These major conflicts are the battle between the ruling military council and the Muslim Brotherhood over who will author the constitution; the conflict between liberal forces and Islamists over the civil-religious balance in the state; and finally the struggle between non-religious pro-revolution forces and the Supreme Council of the Armed Forces (SCAF) over the duration of the generals' tenure on top of the political scene.
Moreover, three new developments on the scene have complicated the picture and accentuated the velocity of the head-on confrontations now taking place: the recent decline in the popularity of the Muslim Brotherhood since January which makes it more vulnerable to pressures from both friends and foes; the apparent return of the National Democratic Party (NDP) apparatus as a player on the scene via the candidacy of Shafiq; and the coalescence of sizeable revolutionary forces around Hamdeen Sabbahi's candidacy as an alternative to both the Brotherhood and the old order.
In recent months, SCAF has used the relative decline of the Brotherhood's support in the public since it assumed the mantle of parliament in January to isolate the Brotherhood and weaken its ability to challenge the army generals.
Meanwhile, whole sections of liberal forces, which detest what they perceive as the Brotherhood's attempts to monopolise the writing of the constitution, have in recent weeks lined up behind SCAF in its conflict with the Brotherhood.
Sabbahi forces have managed to pull anti-NDP people who reject the Brotherhood alternative behind their "third way" project.
In this context, SCAF has decided to mount an all out attack on the beleaguered Brotherhood to reign in the 84-year-old powerful group, in order to enforce its agenda.
As the Brotherhood faces attacks by Shafiq, who badgered them as "power hungry," and as Sabbahi besieges Morsi with demands of a presidential council to run the country after SCAF leaves, as an implicit condition for calling for a vote for Morsi against Shafiq, SCAF moved in to issue an ultimatum Tuesday to the Brotherhood to accept a Constituent Assembly without a clear Brotherhood majority.
Two major issues have remained hotly contested all week as SCAF waits to assess how far they might be able to push the Brotherhood to concede: the future of the Islamist led-parliament, and the prospects for proceeding with the presidential elections run-offs on16 June.
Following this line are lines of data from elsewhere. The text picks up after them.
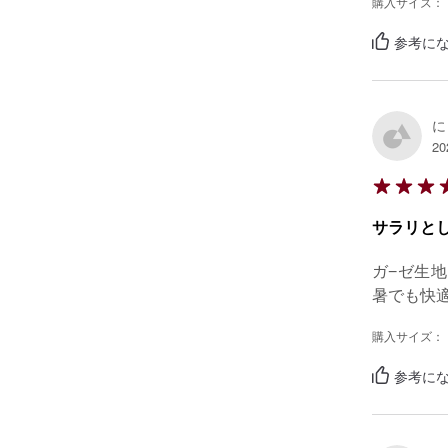
購入サイズ：
参考にな
に
20
サラリと
ガ−ゼ生
暑でも快
購入サイズ：
参考にな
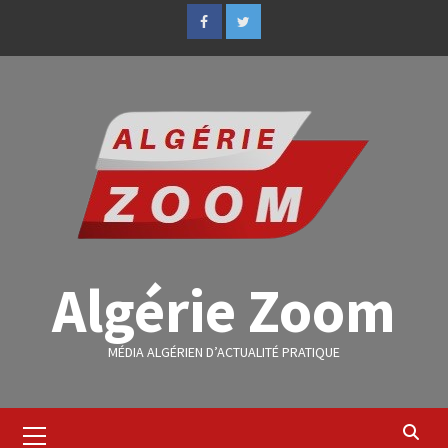
Algérie Zoom
MÉDIA ALGÉRIEN D’ACTUALITÉ PRATIQUE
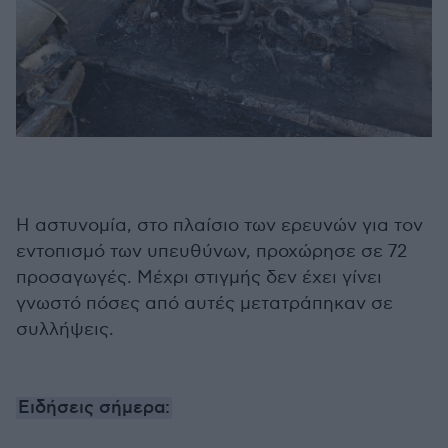
Η αστυνομία, στο πλαίσιο των ερευνών για τον
εντοπισμό των υπευθύνων, προχώρησε σε 72
προσαγωγές. Μέχρι στιγμής δεν έχει γίνει
γνωστό πόσες από αυτές μετατράπηκαν σε
συλλήψεις.
Ειδήσεις σήμερα:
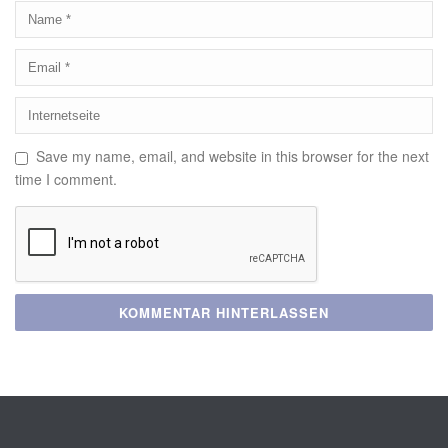
Save my name, email, and website in this browser for the next
time I comment.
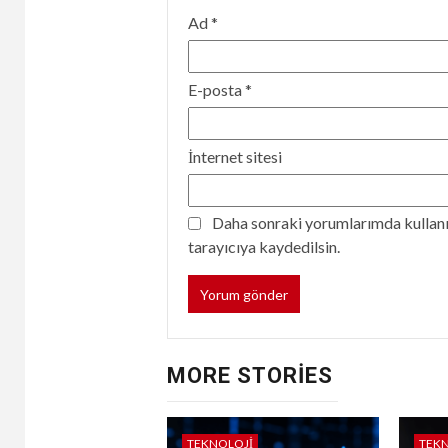
Ad
*
E-posta
*
İnternet sitesi
Daha sonraki yorumlarımda kullanıl
tarayıcıya kaydedilsin.
MORE STORIES
TEKNOLOJI
TEK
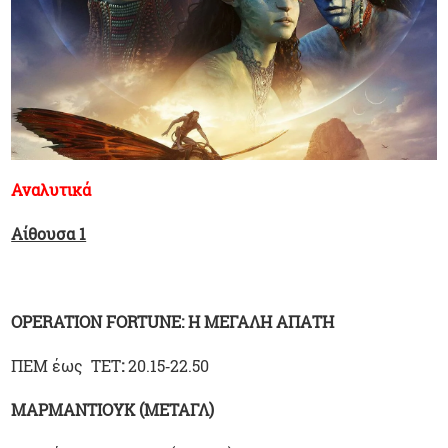
Αναλυτικά
Αίθουσα 1
OPERATION FORTUNE: Η ΜΕΓΑΛΗ ΑΠΑΤΗ
ΠΕΜ έως ΤΕΤ
:
20.15‑22.50
ΜΑΡΜΑΝΤΙΟΥΚ (ΜΕΤΑΓΛ)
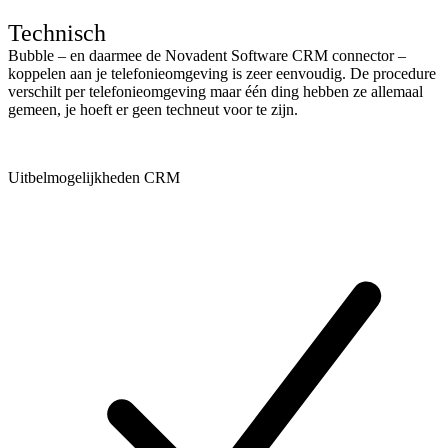
Technisch
Bubble – en daarmee de Novadent Software CRM connector –
koppelen aan je telefonieomgeving is zeer eenvoudig. De procedure
verschilt per telefonieomgeving maar één ding hebben ze allemaal
gemeen, je hoeft er geen techneut voor te zijn.
Uitbelmogelijkheden CRM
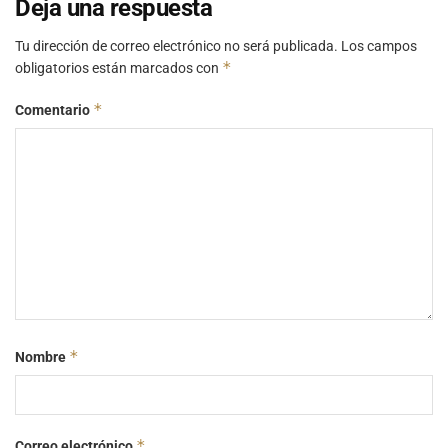
Deja una respuesta
Tu dirección de correo electrónico no será publicada.
Los campos
*
obligatorios están marcados con
*
Comentario
*
Nombre
*
Correo electrónico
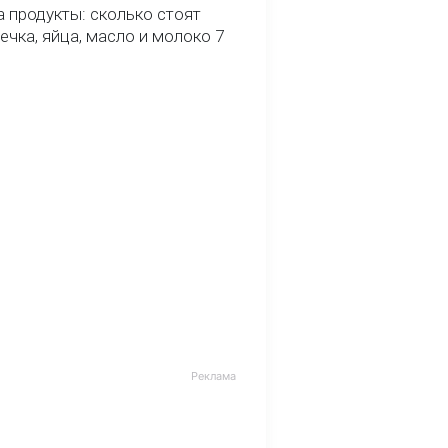
 продукты: сколько стоят
речка, яйца, масло и молоко 7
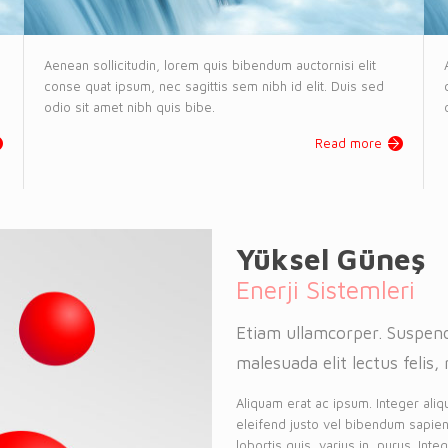
Aenean sollicitudin, lorem quis bibendum auctornisi elit
conse quat ipsum, nec sagittis sem nibh id elit. Duis sed
odio sit amet nibh quis bibe.
Read more
Yüksel Güneş
Enerji Sistemleri
Etiam ullamcorper. Suspend
malesuada elit lectus felis, 
Aliquam erat ac ipsum. Integer aliq
eleifend justo vel bibendum sapien
lobortis quis, varius in, purus. Int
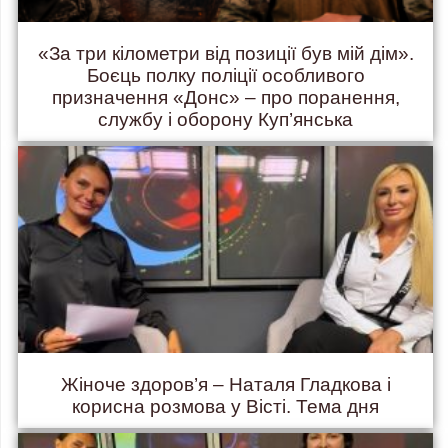
«За три кілометри від позиції був мій дім».
Боєць полку поліції особливого
призначення «Донс» – про поранення,
службу і оборону Куп’янська
Жіноче здоров’я – Наталя Гладкова і
корисна розмова у Вісті. Тема дня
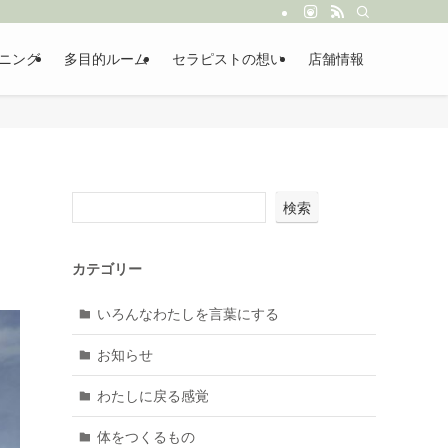
ニング
多目的ルーム
セラピストの想い
店舗情報
検索
カテゴリー
いろんなわたしを言葉にする
お知らせ
わたしに戻る感覚
体をつくるもの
Advisory reports submitted from the State Commissioners Authority to the Supreme Constitutional Court on the constitutionality of the procedures adopted by the government in parliamentary and presidential elections (disadvantages to independents in the parliamentary elections law and failure of the Supreme Presidential Electoral Commission to implement the Disenfranchisement Law on Ahmed Shafiq) promise to lead to the dissolution of parliament or/and repeating presidential elections anew.
The Brotherhood, under tremendous pressure to win the presidency and to save its parliament (hoping to strengthen its position in its long-term conflicts with SCAF) had shown readiness to make concessions to the generals on the issue of the Constituent Assembly to lower the temperature on the battlefield, thus averting any premature all-out war scenario that it might not be ready to face at this stage.
The Brotherhood might be allowed by its adversaries to stay strong in parliament for the time being; thus bigger confrontations between the group and SCAF could be deferred to the not-too-distant future.
Meanwhile, street protests by a rejuvenated pro-revolution constituency, pressures from the Hamdeen camp, as well as threats from liberal forces to line up with SCAF against the Brotherhood could continue to pressure Egypt's largest Islamist political power to shift and adjust course, though in as yet undetermined directions.